Il serait faux de croire que nos ancêtres étaient tous pacifiques et s’entendaient à merveille… Il en était à l’époque de même qu’aujourd’hui : des chicanes éclataient entre citoyens et certaines d’entre elles pouvaient prendre une tournure inhabituelle. Je vous présente un exemple d’une de ces chicanes mémorables. En 1849, un nommé Louis Mathieu, de Saint-Alexis de Grande-Baie, a l’idée saugrenue de vouloir se construire une maison sur le terrain de l’église.
Évidemment, les autres paroissiens ne l’entendent pas de cette façon et le somment d’arrêter ses travaux. Mais notre homme, qu’on peut facilement considérer comme une « tête de mule » – la preuve de cela se trouvant dans tous les registres où ses plaintes sont assez souvent rejetées – fait la sourde oreille à leur demande et refuse. Devant cet entêtement, les paroissiens viennent tout simplement démolir la maison. Mathieu recommence alors les travaux. Ulcérés, les citoyens reviennent à la charge; ils démolissent la maison et jettent les matériaux à la mer, espérant sans doute régler l’affaire une fois pour toutes! Grave erreur! C’était mal connaître Louis Mathieu : après avoir fait une liste de noms des citoyens impliqués, il s’embarque aussitôt pour Québec (à l’époque le trajet se fait en bateau, car il n’y a pas de route), fait un rapport au gouvernement et revient avec une vingtaine de policiers. Les citoyens sont faits prisonniers par ces derniers, ce qui, on le comprendra, cause une certaine commotion dans une colonie naissante! C’est l’intervention du père Honorat, plaidant en faveur des citoyens, qui dénouera la situation. Après une nuit de prison, les citoyens seront libérés. Et Mathieu construira sa maison près de la chapelle. Mais il ne se sera certainement pas fait des amis…
Louis Mathieu est probablement né dans le quartier St-Roch à Québec. C’est en tout cas là qu’il réside, ainsi que ses parents, lors de son premier mariage à St-Henri, comté de Lévis, avec Marguerite Blais le 21 mai 1833. Devenu veuf, il prend comme seconde épouse Léa Mathieu, cette fois dans la paroisse de St-Roch, le 23 août 1845. C’est donc 4 ans plus tard qu’on le retrouve dans la toute jeune colonie de Grande-Baie en train de vouloir se construire une maison à côté de la chapelle (on se rappellera que les premiers arrivants ont mis les pieds dans la région en 1838). En plus d’avoir une « tête de mule », notre Mathieu avait aussi un « front de bœuf », car il se serait même présenté contre un Price dans une élection, selon le témoignage d’Alfred Tremblay de Grande-Baie, recueilli en 1934 : « […] Il s’est présenté une fois contre David Price.
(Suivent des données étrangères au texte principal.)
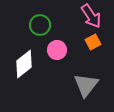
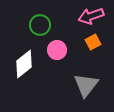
pink arrow: rotated 105 degrees clockwise
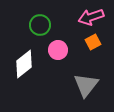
pink arrow: moved 1 px down
pink circle: moved 1 px right
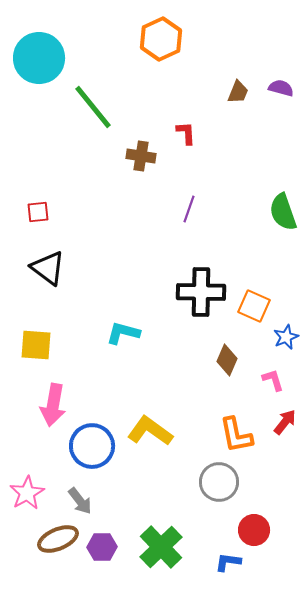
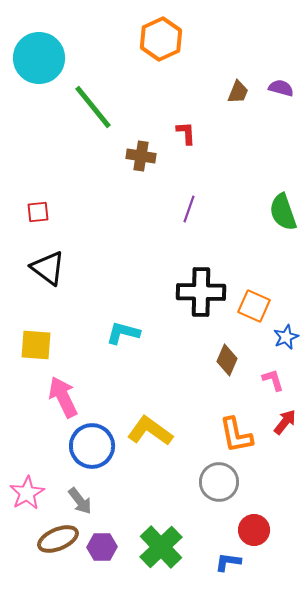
pink arrow: moved 10 px right, 8 px up; rotated 144 degrees clockwise
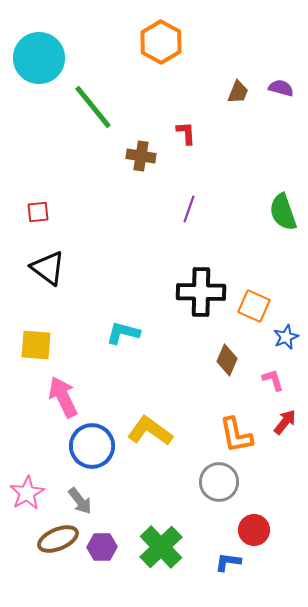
orange hexagon: moved 3 px down; rotated 6 degrees counterclockwise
Les Price, ça, ça gagnaient toujours leurs élections; ils ouvraient le hangar tout garni, et les gens votaient pour eux autres pour une poche de farine… Mathieu, je l’ai entendu répéter bien des fois, disait dans son discours aux gens de Grande-Baie : « Je sais que vous allez voter pour M. Price… Mais en élisant Price vous mettez une barrière à l’entrée du Saguenay pour 50 ans… » C’est pas mal ce qui est arrivé. »
On ne sait quand est décédé ce Louis Mathieu si entêté, la dernière mention que nous avons de lui est son testament de 36 pages (!) qu’il a écrit de sa main du 30 mars au 4 avril 1863, alors âgé de 49 ans, et où il s’excuse d’avoir pu offenser qui que ce soit par ses gestes. Quand il mourut, il ne voulut pas voir son propre curé et envoya chercher le grand vicaire Racine, mais ce dernier arriva finalement trop tard. On peut donc affirmer qu’assurément, cet homme ne fit jamais rien comme les autres, et ce, jusqu’à la fin!